В этот момент к спору присоединился молодой инженер-электронщик.
– Нельзя ли отнести это на счет Бога? – спросил он. – Или, по крайней мере, некой направляющей силы или принципа, которые пока что недоступны нашему пониманию? Разве одного и того же замысла нельзя достичь двумя разными, изолированными друг от друга, эволюционными линиями?
Данчеккер покачал головой и улыбнулся почти что добродушной улыбкой.
– Мы ученые, а не мистики, – ответил он. – Один из фундаментальных принципов научного метода гласит, что новые, неподтвержденные гипотезы не заслуживают рассмотрения до тех пор, пока наблюдаемые факты получают адекватное объяснение в рамках существующих теорий.

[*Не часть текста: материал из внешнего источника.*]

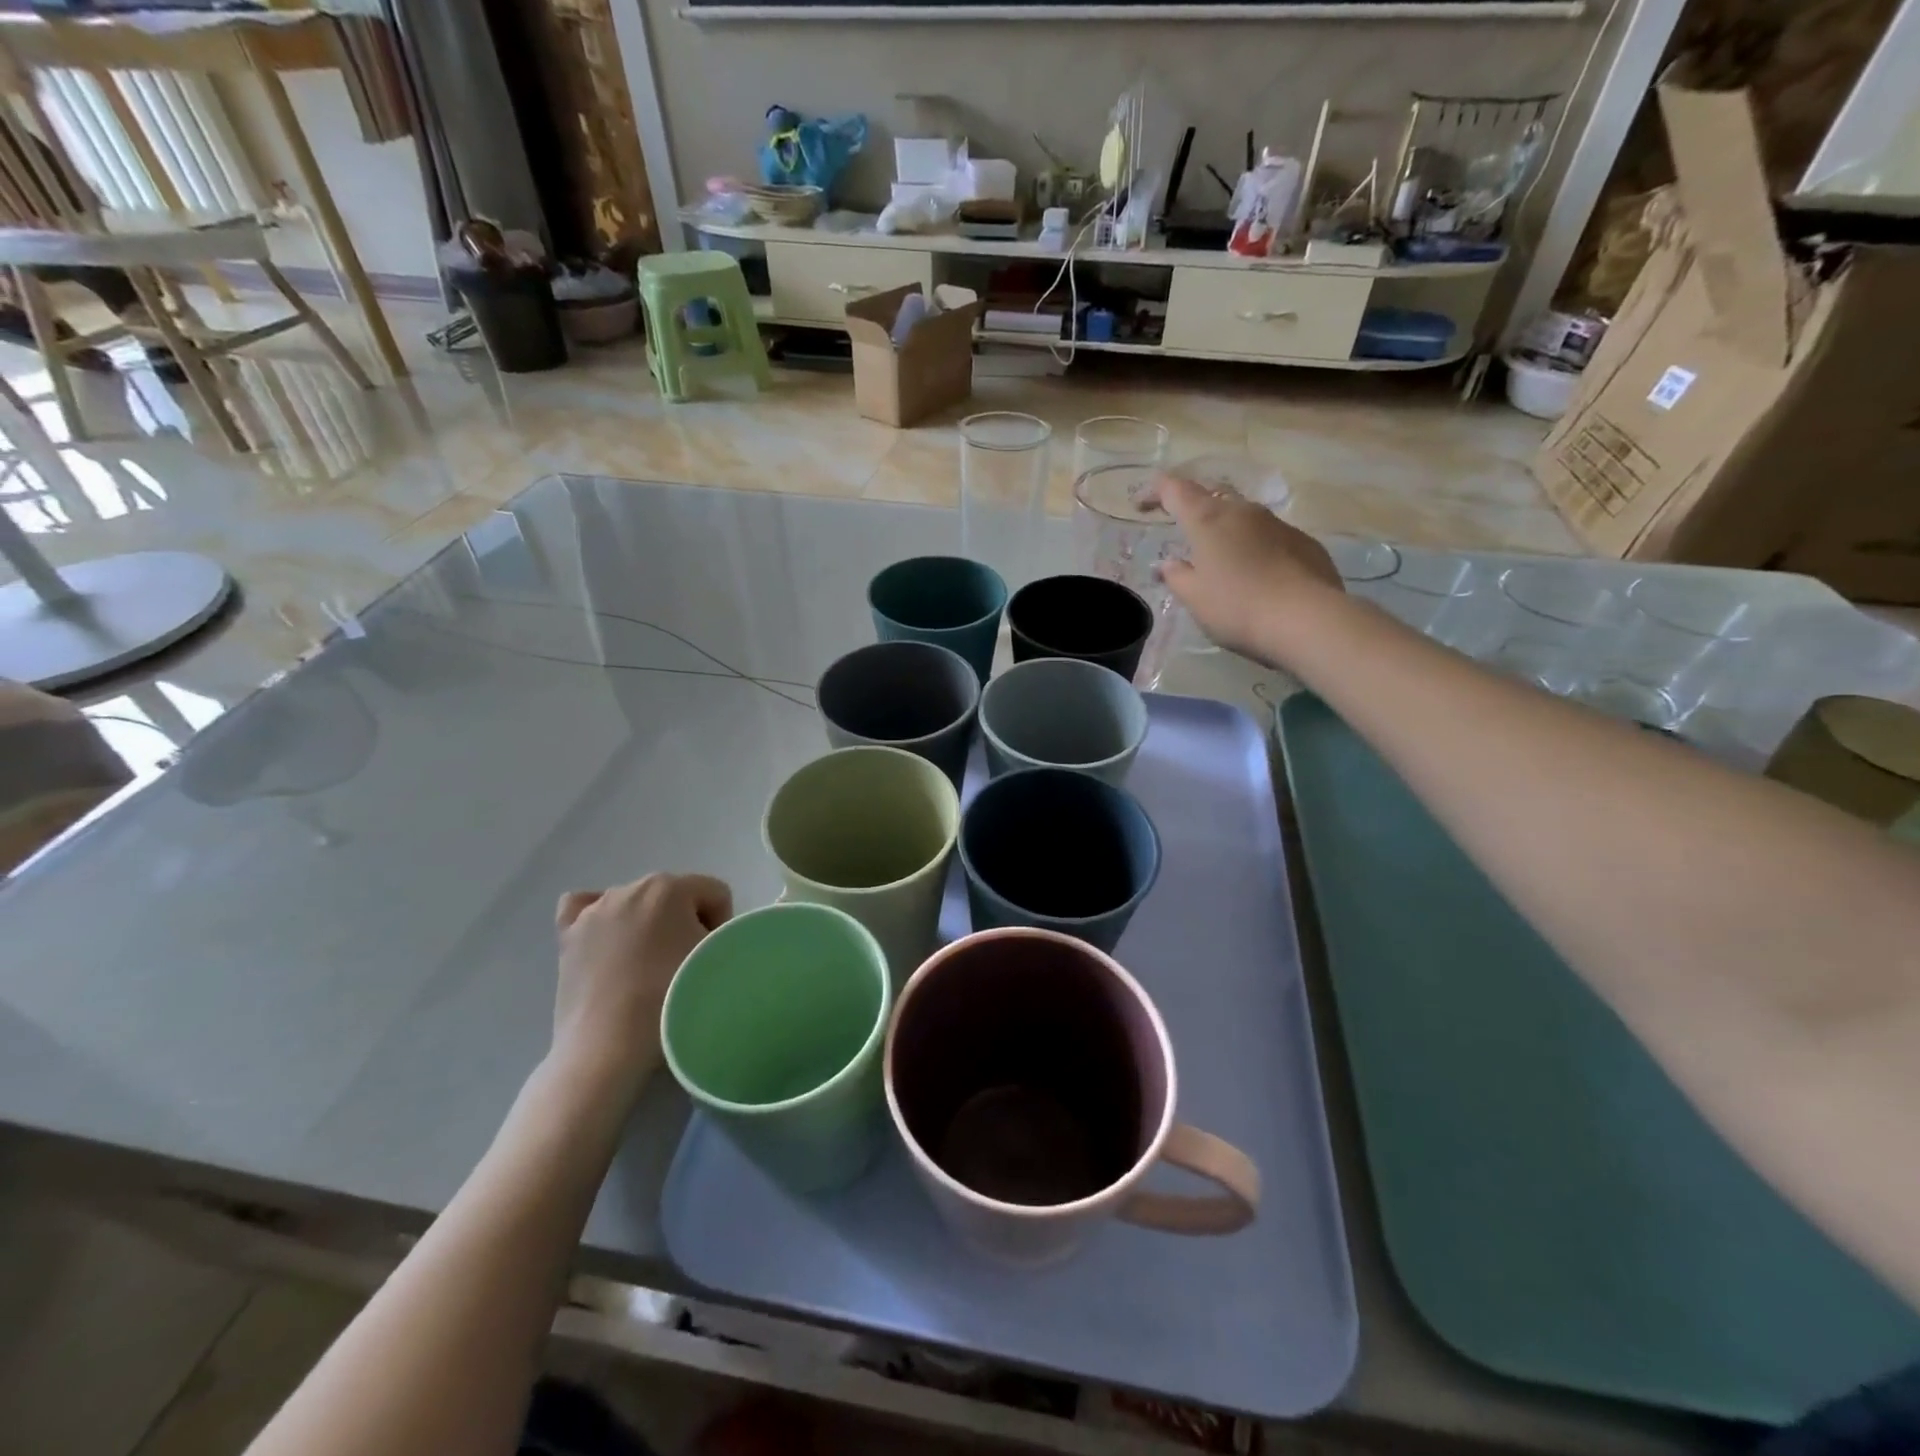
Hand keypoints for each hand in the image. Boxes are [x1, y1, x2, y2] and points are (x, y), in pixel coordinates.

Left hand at [552, 873, 732, 1095]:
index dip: (723, 926)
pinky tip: (608, 940)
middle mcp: (630, 887)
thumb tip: (714, 940)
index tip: (713, 959)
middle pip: (676, 896)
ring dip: (649, 926)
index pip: (716, 893)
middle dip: (686, 924)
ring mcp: (593, 911)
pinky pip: (584, 907)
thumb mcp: (719, 960)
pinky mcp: (567, 936)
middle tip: (684, 966)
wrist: (609, 1049)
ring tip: (647, 967)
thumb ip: (727, 935)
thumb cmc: (671, 999)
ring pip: (636, 904)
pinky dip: (600, 918)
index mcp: (670, 887)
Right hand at [1149, 473, 1343, 664]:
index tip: (1141, 505)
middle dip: (1192, 506)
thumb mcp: (1195, 598)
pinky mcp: (1303, 541)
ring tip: (1218, 555)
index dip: (1155, 492)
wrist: (1307, 619)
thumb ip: (1177, 577)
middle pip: (1212, 495)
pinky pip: (1268, 535)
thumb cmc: (1237, 607)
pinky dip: (1252, 546)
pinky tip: (1254, 573)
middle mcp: (1243, 511)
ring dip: (1225, 528)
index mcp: (1208, 520)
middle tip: (1181, 526)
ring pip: (1243, 515)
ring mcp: (1277, 523)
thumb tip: (1168, 565)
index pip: (1175, 489)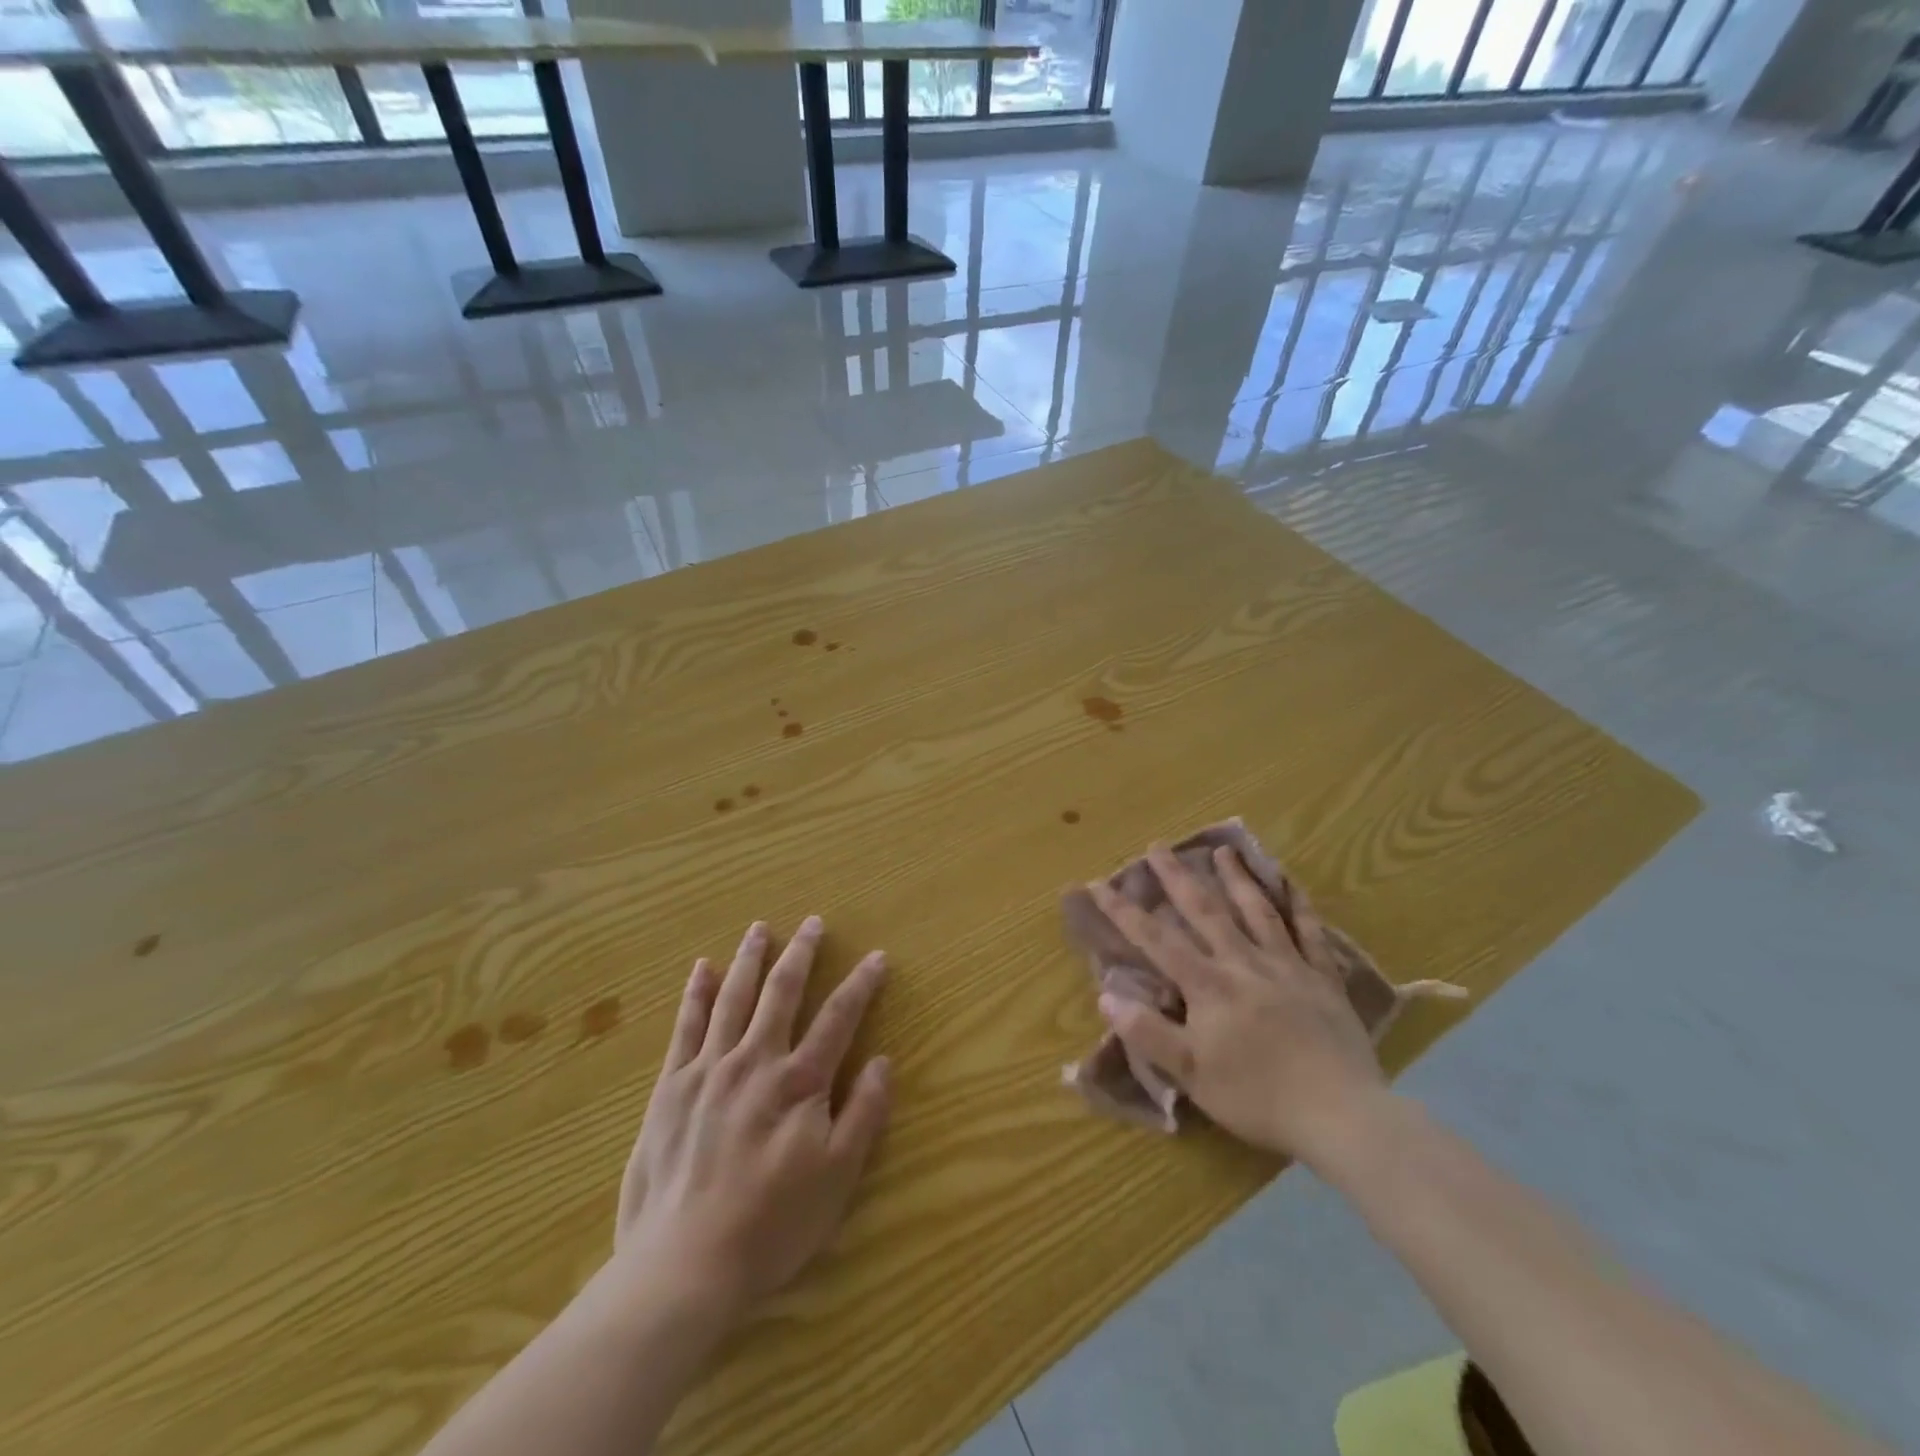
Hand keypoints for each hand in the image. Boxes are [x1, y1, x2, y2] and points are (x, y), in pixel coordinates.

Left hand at [613, 918, 890, 1318]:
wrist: (681, 1266)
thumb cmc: (770, 1227)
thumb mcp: (837, 1179)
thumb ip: (863, 1114)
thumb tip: (883, 1061)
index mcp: (800, 1082)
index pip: (839, 1017)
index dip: (861, 984)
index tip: (876, 957)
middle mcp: (756, 1061)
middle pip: (783, 992)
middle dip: (802, 953)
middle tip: (813, 923)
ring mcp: (709, 1069)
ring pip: (734, 997)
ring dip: (750, 959)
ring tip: (760, 929)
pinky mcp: (671, 1086)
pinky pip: (686, 1026)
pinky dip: (697, 993)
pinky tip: (702, 969)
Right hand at [1089, 844, 1386, 1162]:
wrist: (1341, 1114)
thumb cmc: (1258, 1097)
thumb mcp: (1192, 1074)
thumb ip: (1148, 1032)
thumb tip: (1106, 996)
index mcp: (1208, 985)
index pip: (1156, 940)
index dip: (1124, 911)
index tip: (1098, 884)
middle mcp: (1244, 963)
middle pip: (1205, 911)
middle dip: (1177, 877)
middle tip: (1158, 845)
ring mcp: (1287, 967)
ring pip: (1257, 911)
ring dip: (1236, 879)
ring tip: (1222, 851)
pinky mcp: (1323, 980)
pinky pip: (1311, 933)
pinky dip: (1300, 906)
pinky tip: (1292, 885)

Многие поколения исследований не выявили ничего, хотя бы отдаленно напоминающего вселенскую направляющую силу, а поскольку наблюдаемые факты имеют адекватную трактовку в рамках упомянутых мною общеизвестных принципов, нет никакой необходимости привлекать или изобретать новые объяснения. Представления о направляющей силе или вселенском плане существуют лишь в сознании заблуждающегося наблюдателя, но никак не в самих наблюдаемых фактах.